• _Data for this task_:
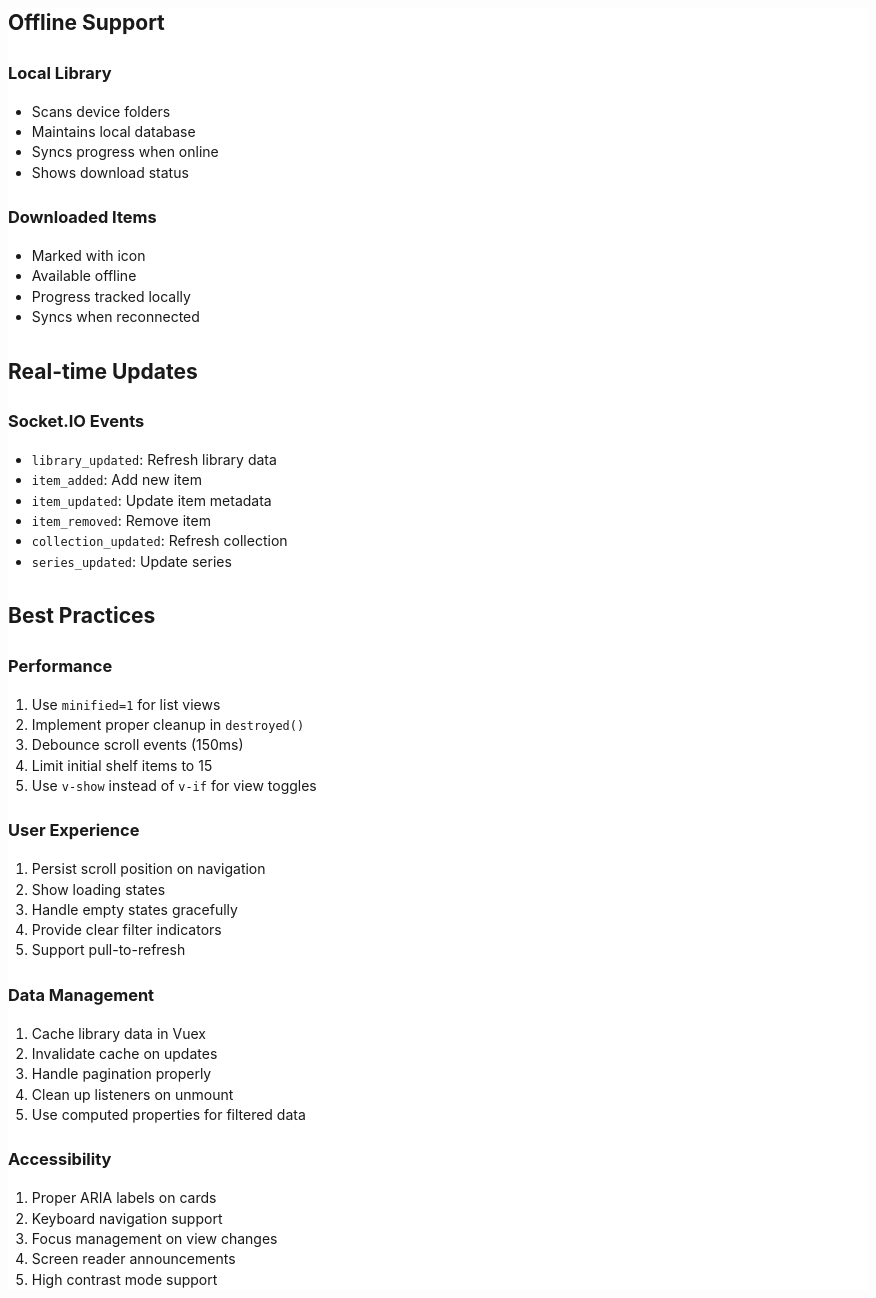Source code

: ## Offline Support

### Local Library
- Scans device folders
- Maintains local database
- Syncs progress when online
- Shows download status

### Downloaded Items
- Marked with icon
- Available offline
- Progress tracked locally
- Syncs when reconnected

## Real-time Updates

### Socket.IO Events
- `library_updated`: Refresh library data
- `item_added`: Add new item
- `item_updated`: Update item metadata
- `item_removed`: Remove item
- `collection_updated`: Refresh collection
- `series_updated`: Update series

## Best Practices

### Performance
1. Use `minified=1` for list views
2. Implement proper cleanup in `destroyed()`
3. Debounce scroll events (150ms)
4. Limit initial shelf items to 15
5. Use `v-show` instead of `v-if` for view toggles

### User Experience
1. Persist scroll position on navigation
2. Show loading states
3. Handle empty states gracefully
4. Provide clear filter indicators
5. Support pull-to-refresh

### Data Management
1. Cache library data in Vuex
2. Invalidate cache on updates
3. Handle pagination properly
4. Clean up listeners on unmount
5. Use computed properties for filtered data

### Accessibility
1. Proper ARIA labels on cards
2. Keyboard navigation support
3. Focus management on view changes
4. Screen reader announcements
5. High contrast mode support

• _Directions for this task_: From the material above, copy exactly the lines between the line holding "### Socket.IO Events" and the line holding "### User Experience", inclusive, and only those.

• _Response to the exercise_:
### Socket.IO Events
- `library_updated`: Refresh library data
- `item_added`: Add new item
- `item_updated`: Update item metadata
- `item_removed`: Remove item
- `collection_updated`: Refresh collection
- `series_updated`: Update series

## Best Practices

### Performance
1. Use `minified=1` for list views
2. Implement proper cleanup in `destroyed()`
3. Debounce scroll events (150ms)
4. Limit initial shelf items to 15
5. Use `v-show` instead of `v-if` for view toggles

### User Experience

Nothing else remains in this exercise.